In the summer of 2008 I was living alone in the desert, as now. I am far happier now than I was then, know myself far better, and yet in the summer of 2008 my access to the Internet was extremely limited. To post something on my blog back then took a walk across the road with the laptop to use the wifi in Nipton’s laundromat, and that wifi was slow. Once a post was uploaded, I could count on perhaps two dozen people reading what I had written.

I wrote much more for myself, in other words, and a few friends, and the artistry came first.

Sometime this month KCET will publish the 1,500th piece I’ve written for them, and I’m proud of that output. I’m likewise proud of many of the pieces I’ve written for them. This one comes to mind especially, though it was written in a much darker frame of mind than I generally inhabit these days.

And though KCET has in most ways been a dream gig for me, there will come a point at which I tire of finding the bad news, taking it into my soul, making it part of who I am, and then interpreting it for the reader.

No, scratch that: I grew tired of that 20 years ago. There will come a time at which I simply cannot do it any longer.

And there’s this: I love the Mojave Desert. It is home. And I learned last week that the Palen solar project, which was abandoned when its owner went bankrupt and then abandoned again when its new owner couldn’t gloss over the unimaginable toll the project would take on wildlife is going to be revived again by its remaining owner, and the state and the feds fully intend to approve it.

Will writing about it help? I have more of my articles introduced into the California Energy Commission’s proceedings’ official record on Palen than I can count. I could write a thousand more articles on the thing, or I could Kryptonite my neck to a bulldozer. Which would be more effective at stopping the project?

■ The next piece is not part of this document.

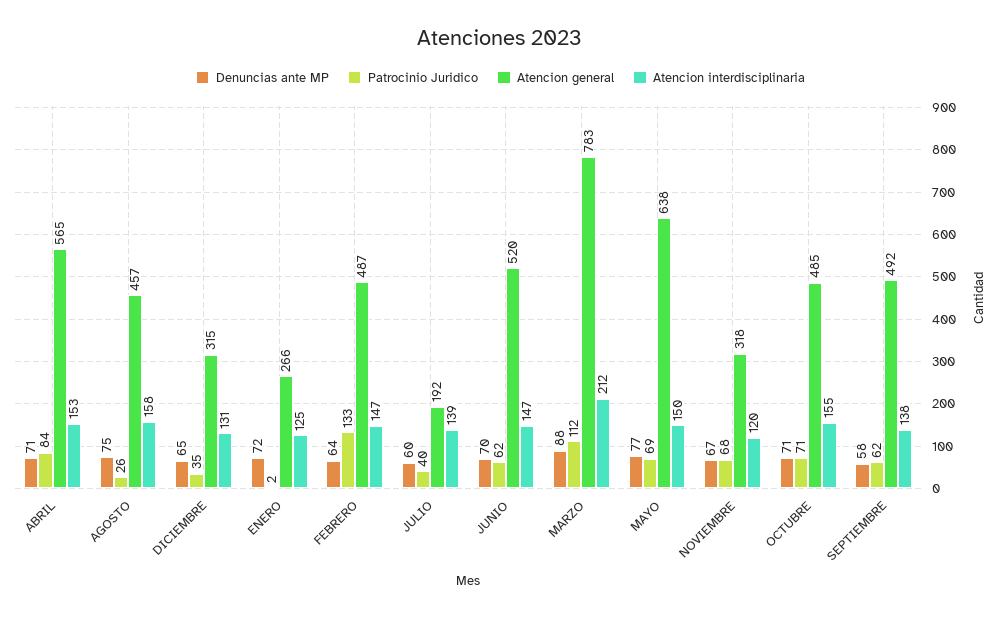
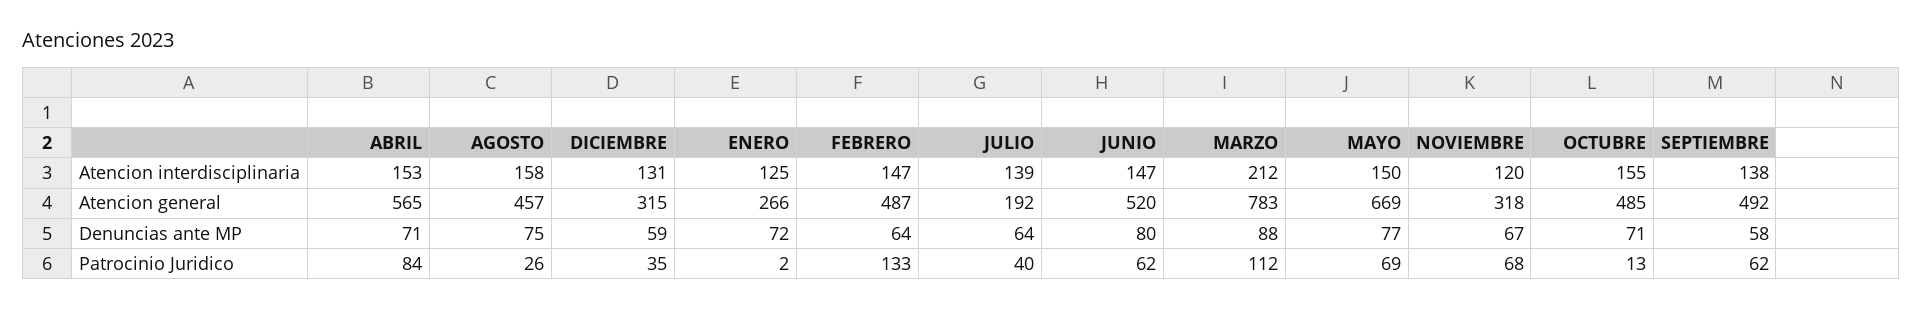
Denuncias ante MP, DICIEMBRE: 65 -> 59
Denuncias ante MP, JULIO: 60 -> 64
Denuncias ante MP, JUNIO: 70 -> 80
Atencion general, MAYO: 638 -> 669
Patrocinio Juridico, OCTUBRE: 71 -> 13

Or perhaps cutting the project fence, trespassing onto the construction site, and revegetating the landscape with Pleuraphis divisions ready to come out of their one-gallon pots. Though I’d probably only get away with that once.

And that’s just Palen. Palen is just one project in a desert full of them. The Executive Branch, and the California Governor, and the well-funded, comfortable sector of the mainstream environmental movement, have all decided that the landscape I love is an acceptable sacrifice to their larger goals, just as Floyd Dominy et al decided Black and Glen Canyons were acceptable sacrifices to the larger goals of building Phoenix and Las Vegas and Los Angeles.

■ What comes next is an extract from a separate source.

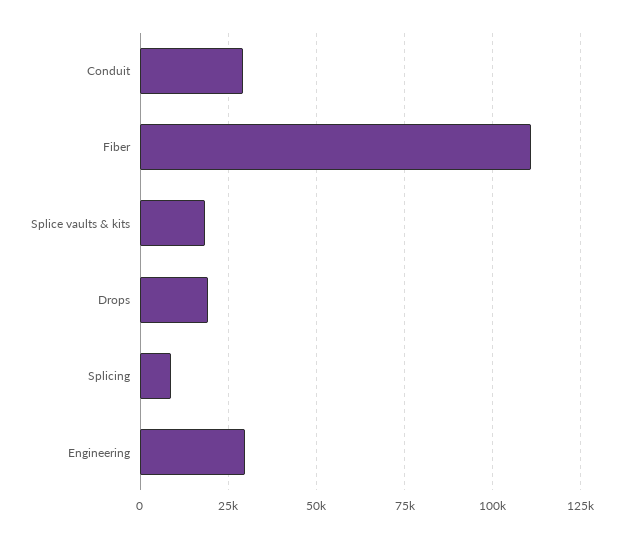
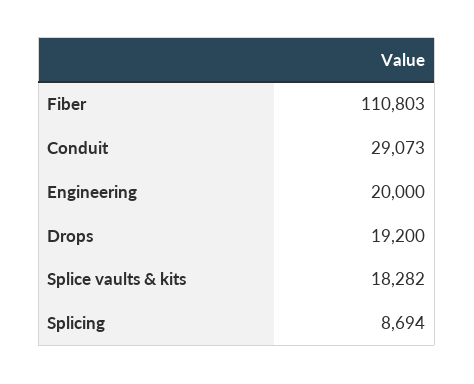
Engineering: 30000 -> 20000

I’m not about to pack up and leave just yet, but I am more and more certain I don’t want to be sitting in this here front row seat when the final act starts.

Increasingly I have come to realize I’d like to spend most of the rest of my life being somewhere else, doing something else. Growing plants to feed the people I love and to restore a little corner of the planet, in a place where the land is both slightly forgiving and in need of help, in a place where my household can be reasonably assured of a small amount of water to meet our needs, if we husband it wisely. I can easily imagine never writing again; I only started writing in my 30s, so I have a lot of years as a non-writer to use as a model. But even better: writing only when I am moved to write, writing only what I am moved to write, with as little of an online presence as I can reasonably manage.

Slowing all the way down, in other words; living my life at a pace to match the slow unfolding of seedlings and the passage of increasingly precious rainclouds across the sky.

Five years seems a reasonable timeline.